Por eso, cada vez que va a comer a la casa en la que se crió, se mira al espejo y se promete no entrar en conversaciones que no sean banales, responder monosilábicamente cuando menten su nombre, y hablar de la comida y del tiempo con el mismo entusiasmo que le pondría a resolver una integral.

Pero no funciona. Porque Alberto es así. Y si le preguntan por algo que le llena, aún sabiendo que a los dos minutos lo que diga será carcajeado en la mesa, entra al trapo. Opina sobre pelis. Conjetura sobre wikileaks. Hace de abogado del diablo con los controladores aéreos... Y cuando se va a su casa a las horas, siempre, sin excepción, se queda con la sensación de ser el jodido payaso triste, el bufón de una corte que terminará echando de menos.

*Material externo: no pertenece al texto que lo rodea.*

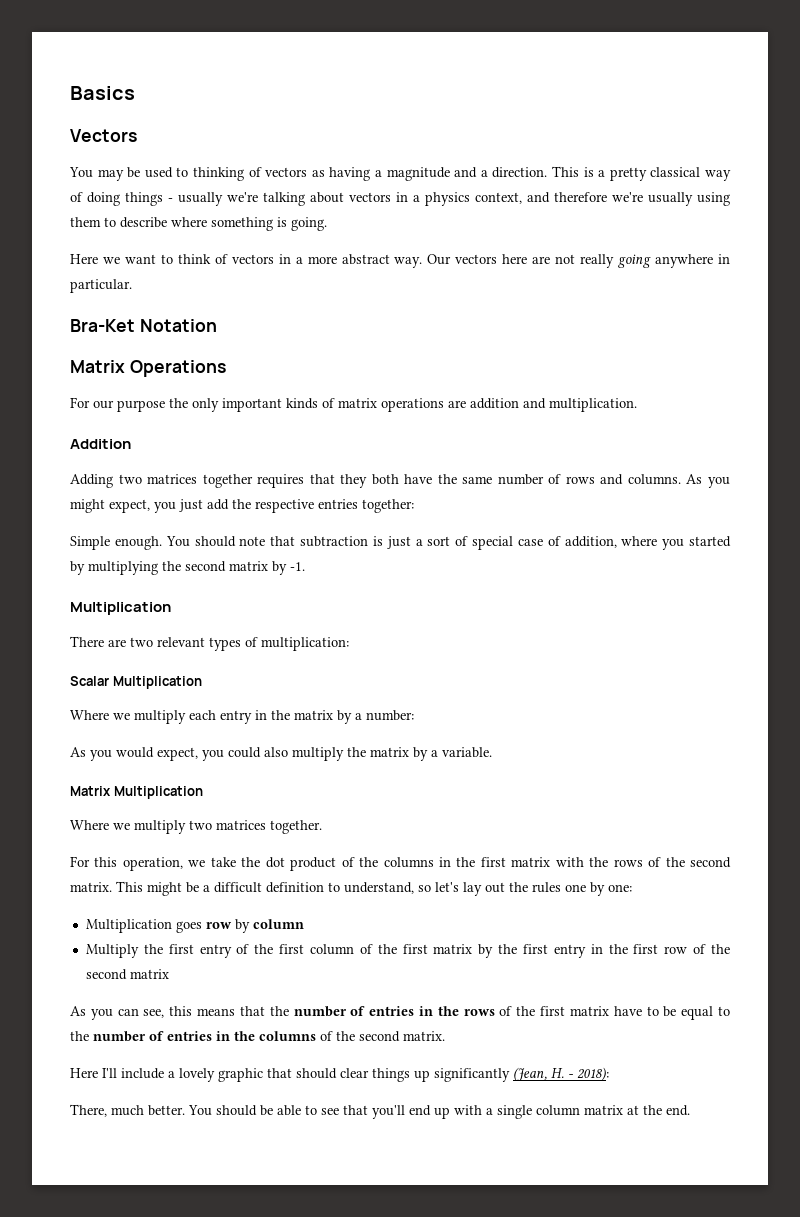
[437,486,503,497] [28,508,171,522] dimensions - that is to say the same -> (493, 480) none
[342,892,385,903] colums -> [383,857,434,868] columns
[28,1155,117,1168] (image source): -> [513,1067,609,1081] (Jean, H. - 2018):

En cualquier otro ambiente, habla y debate, sabiendo que su palabra vale tanto como la del de enfrente, aunque éste tenga más años y más estudios. Y aprenderá, cambiará posturas, madurará. Y tendrá más conocimientos. Y cuando los ponga en evidencia en las comidas familiares, serán tirados abajo con una sola técnica: infantilizar al orador, total, es sobrino, es hijo, es primo. Ninguno de esos títulos los ha creado él, los papeles en la obra ya se habían repartido y hay representación todos los fines de semana en casa de los padres.

Nada va a cambiar. Alberto lo sabe, se resigna, se enfunda en el gorro de cuatro puntas con cascabeles, se pinta la sonrisa y proclama su discurso dispuesto a la risa, ajena, claro.